Collected data>

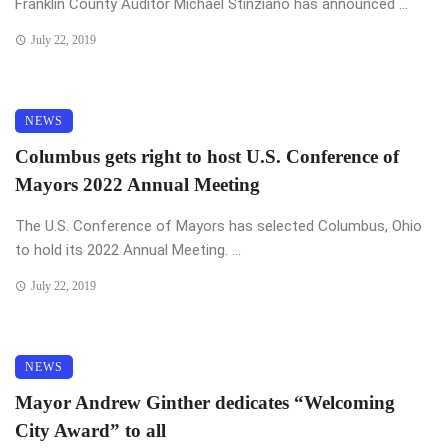
Franklin County Auditor Michael Stinziano has announced ...
July 22, 2019
NEWS
Columbus gets right to host U.S. Conference of
Mayors 2022 Annual Meeting
The U.S. Conference of Mayors has selected Columbus, Ohio
to hold its 2022 Annual Meeting. ...
July 22, 2019
NEWS
Mayor Andrew Ginther dedicates “Welcoming
City Award” to all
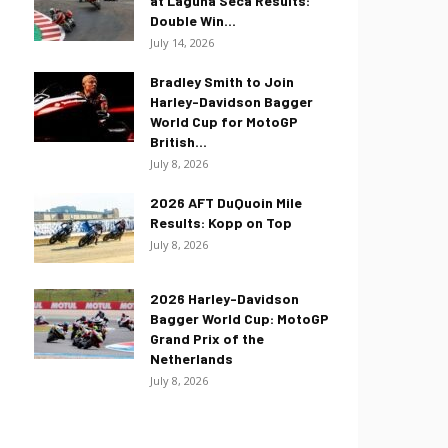
at Laguna Seca Results:
Double Win...
July 14, 2026
Bradley Smith to Join
Harley-Davidson Bagger
World Cup for MotoGP
British...
July 8, 2026
2026 AFT DuQuoin Mile
Results: Kopp on Top
July 8, 2026
2026 Harley-Davidson
Bagger World Cup: MotoGP
Grand Prix of the
Netherlands
July 8, 2026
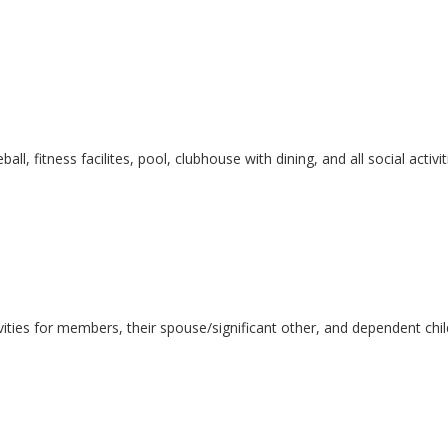
leball, fitness facilites, pool, clubhouse with dining, and all social ac
ivities for members, their spouse/significant other, and dependent chi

TO DO> Whenever the string "Annual" turns up in a line of the data, copy that line.

YOUR RESPONSE>
Mayors 2022 Annual Meeting
to hold its 2022 Annual Meeting. ...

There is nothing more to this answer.